UMA E OUTRA

Mudou-se para a Vila Mariana aos 7 anos de idade, em frente à “Pracinha”, como era conhecida a Praça Doutor Carvalho Franco, naquele pedaço do bairro. O pai, militar autoritário, tinha idade para ser seu avô; a mãe, alcoólatra nas horas vagas e nas ocupadas também! Ela? Gordinha, triste, solitária, filha única daquele estranho casal. Logo matricularam-na em Colégio de Freiras, só para meninas, pois, filha de militar, naquela época, era criada debaixo de linha dura, educação rigorosa! A casa, alugada, tinha 3 andares: no nível da rua, a área social e a cozinha; no piso superior, 3 quartos e o banheiro; no piso inferior, abaixo da rua, lá atrás, um quartinho de empregada, um pequeno banheiro, o tanque e um quintal onde seu pai acomodou um orquidário. Em baixo da área social tinha outra casa, que não lhes pertencia: fora alugada a uma senhora que se dizia viúva, costureira, também mãe de filha única, um ou dois anos a menos. As casas eram separadas: atrás, por um alto muro e na frente, apenas por uma grade baixa que dividia o grande quintal (onde cabia até carro) da pequena entrada com escada que levava à pequena moradia do andar inferior.

As duas fizeram amizade, apesar da diferença de idades. O pai, o que dava à filha, dava, em menor tamanho ou quantidade, à amiguinha, “para não sentirem a diferença” – dizia ele. A menor logo foi matriculada também em Colégio de Freiras, quando uma tia, em melhores condições financeiras, resolveu proporcionar uma boa educação à menina.

O tempo foi passando, as duas crescendo, a amizade mudando. Uma logo começou a namorar em casa, aos 15 anos. O pai, apavorado. Porém, preferiu o namoro sob seus olhos e sua marcação cerrada. A outra “dava malhos” no portão. A mãe se matando na máquina de costura, mal tinha tempo de levantar. Lá de baixo, nada via.

As mães também foram mudando, com o passar dos anos: uma parou de beber, a outra levantava da cadeira, de vez em quando, para ver onde ia parar o mirrado dinheiro dos consertos, que de vez em quando sumia!

Aos 18, a mais velha começou a trabalhar numa elegante Loja de Decoração, nos Jardins, e já ganhara “anel de compromisso” do namorado de infância. A outra, quando completou 17, foi internada numa clínica para tratamento de dependentes de drogas. A primeira um dia virou a mesa da vida: foi morar sozinha, terminou o namoro sério; perdeu a virgindade aos 23 anos. A mais nova foi mãe aos 19 e deu a criança para adoção. Uma casou-se aos 30, largando o emprego em uma Loja de Antiguidades, também nos Jardins, no chamado “Quadrilátero das Artes”. Foi mãe aos 31, já proprietária de sua própria loja de decoração, na Alameda São Gabriel. A outra morreu, aos 29, de overdose. Foi achada em um calçadão do centro velho, perto da Praça da Sé, sem dinheiro ou documento que a identificasse. Parecia uma velha! De dar dó, a tristeza da mãe que tanto se sacrificara, ao reconhecer o corpo da filha!

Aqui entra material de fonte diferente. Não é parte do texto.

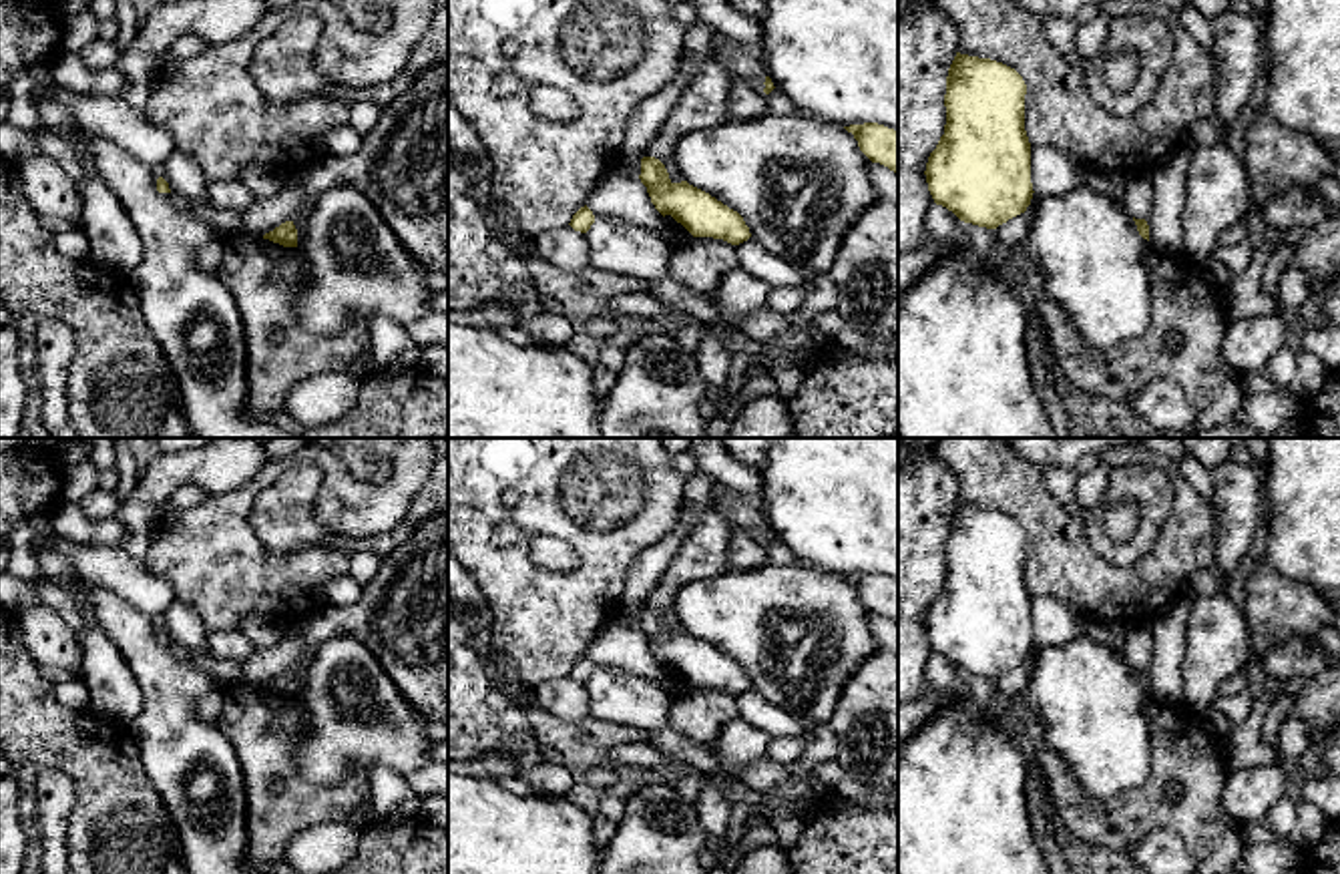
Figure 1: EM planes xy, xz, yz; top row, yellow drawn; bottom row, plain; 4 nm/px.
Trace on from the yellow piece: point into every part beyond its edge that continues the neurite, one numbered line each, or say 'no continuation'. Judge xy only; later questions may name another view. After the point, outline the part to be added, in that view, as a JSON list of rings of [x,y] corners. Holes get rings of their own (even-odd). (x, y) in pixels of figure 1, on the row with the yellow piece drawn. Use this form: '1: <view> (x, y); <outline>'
no continuation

A primeira abriga a mãe em sua casa. A mãe da segunda, no asilo, sem eira nem beira, sem saber o destino do neto (ou neta): única herança da filha.

A casa, ou melhor, as duas casas, estão abandonadas! Uma tristeza ver o jardim, outrora tão bem cuidado pelo militar, já falecido, transformado em mato! As vidraças quebradas, a tinta verde descascada. Um ar de abandono, naquele lugar, que nunca mais foi habitado! Na “Pracinha”, ainda se pode ouvir, ao longe, a alegria e os ecos das brincadeiras de roda e de casinha das duas meninas, vindos do passado.